A story about an aspect of the living that matters to cybernetics
The following is an illustration of the idea not an attempt to redefine either art or biology. There is a famous story concerning JW W Turner. He arrived at the annual Royal Academy Exhibition where his work was being displayed along with those of others. He routinely finished his painting — like others — while it was on the wall. It was a showman’s flourish. But on this occasion his painting was hung next to a splendid Constable, who was adding vermilion to give more intensity. Turner stood behind Constable comparing the paintings and after some time added a daub about the size of a shilling to his otherwise muted painting. Constable saw his own fine painting suddenly muted, a proof of context. An addition of material substance, pigmented oil, now lay in the structure of the painting. But it’s not in this that the painting was transformed but rather by its dynamic effect. The very element that is discounted in the routine of the scientific method, quality of colour (which cannot be reduced to material substance), transformed the aesthetic dynamic of the painting as a whole. Redr radiates an organizational transformation throughout the painting. Without labouring the point, the decisive element in Turner’s activity is his control, not the controlled structural/material substance of his body. Yet without the bodily and paint structures, nothing would have happened.

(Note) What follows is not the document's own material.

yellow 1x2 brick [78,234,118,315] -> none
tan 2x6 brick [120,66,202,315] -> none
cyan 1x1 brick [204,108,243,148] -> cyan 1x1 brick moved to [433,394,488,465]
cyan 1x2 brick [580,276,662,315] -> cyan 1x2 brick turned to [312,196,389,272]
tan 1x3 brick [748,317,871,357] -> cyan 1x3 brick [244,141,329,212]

Look out for the worldwide Events Programme expected to run roughly from 2021 to 2023 or 2024 celebrating various aspects of Maturana’s work.
1 Noble, Denis. “Neo-Darwinism, the Modern Synthesis and Selfish Genes: Are They of Use in Physiology?” The Journal of Physiology 589, no. 5 (2011): doi:https://doi.org/10.1113/jphysiol.2010.201384.
2 Lettvin, J. Y., Maturana, H. R., McCulloch, W. S., & Pitts, W. H. (1959). What the frog’s eye tells the frog’s brain. Proceedings of the IRE, 47(11), 1940-1951.